Now, researchers have stumbled upon an even greater discovery in a prehistoric lake site – direct fossil evidence that could challenge the theory of modern migration out of Africa as we know it. As reported by CNN, an 85,000-year-old finger bone has been found in the heart of the Kingdom, in the middle of what is now called the Nefud Desert, seemingly belonging to a member of the Homo sapiens species.
Gulf News reports that archaeologists from the Max Planck Institute for the Science of Human History in Germany announced their find earlier this week, describing it “as the oldest directly dated Homo sapiens fossil found outside of Africa or the southwest Asian region called the Levant, or modern-day Israel and Syria.”
What this find highlights is that modern humans may have left the African continent much earlier than previously thought, 20,000 to 25,000 years earlier in fact, which challenges the “textbook theory” that Homo sapiens travelled out of Africa 60,000 years ago in a single wave. It also challenges the belief that people could not migrate out of Africa until major advances in technology, such as the invention of bows and arrows, were made.

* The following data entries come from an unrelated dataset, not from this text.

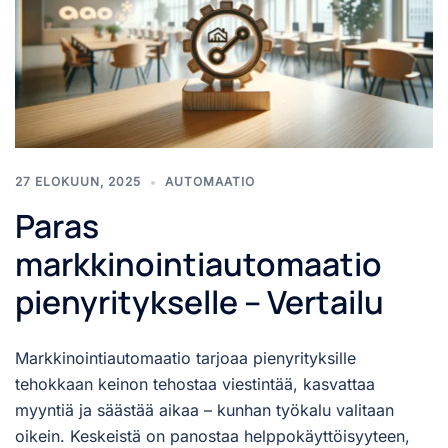
27 ELOKUUN, 2025
AUTOMAATIO
Paras
markkinointiautomaatio
pienyritykselle – Vertailu
Markkinointiautomaatio tarjoaa pienyrityksille
tehokkaan keinon tehostaa viestintää, kasvattaa
myyntiä ja säästää aikaa – kunhan työkalu valitaan
oikein. Keskeistä on panostaa helppokäyttöisyyteen,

“The Arabian Peninsula has long been considered to be far from the main stage of human evolution,” Michael Petraglia of the Max Planck Institute said in a statement. “This discovery firmly puts Arabia on the map as a key region for understanding our origins and expansion to the rest of the world.”
In recent years, key archeological discoveries have been made that counter many previous theories as well. In 2017, the oldest fossil remains of Homo sapiens dating back 300,000 years was found in Morocco. In 2015, archaeologists in China made several discoveries in three separate caves, finding human teeth and a jawbone believed to be between 80,000 and 130,000 years old. That same year, archaeologists dug up 65,000-year-old human relics in Australia, challenging the belief that humans did not migrate there until about 18,000 years ago.